> **SOURCE MATERIAL**
Content starts
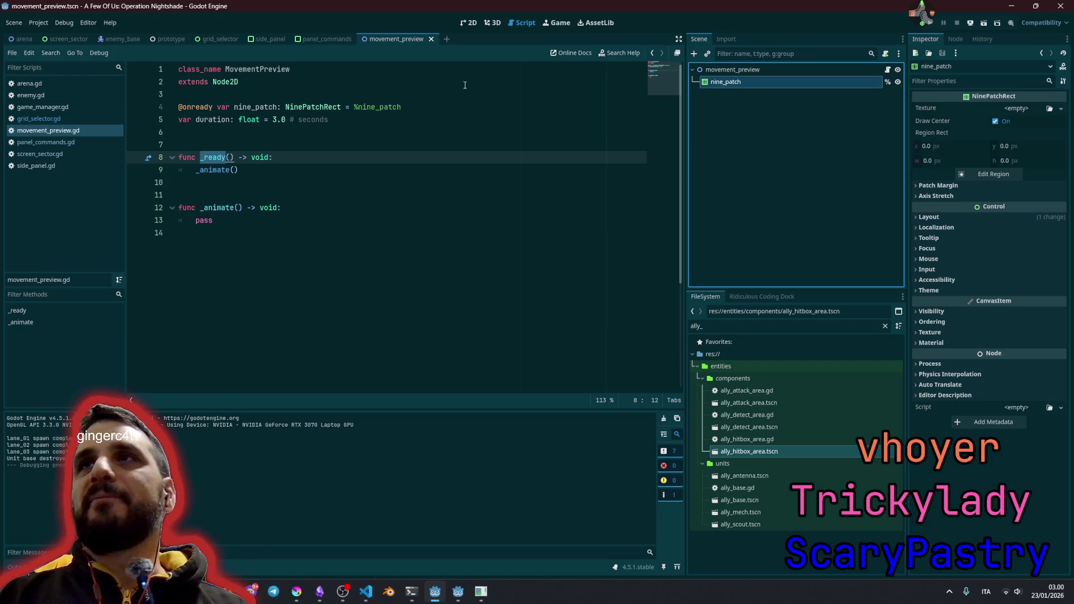
left_click(348, 295)
- In Krita, show the Background layer and toggle the sector and target layers to compare them
left_click(297, 591)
Content ends
> **EXERCISE INSTRUCTIONS**
Skip every picture and transcribe the data above exactly.

> **SOLVED PROBLEM**
left_click(348, 295)
- In Krita, show the Background layer and toggle the sector and target layers to compare them
left_click(297, 591)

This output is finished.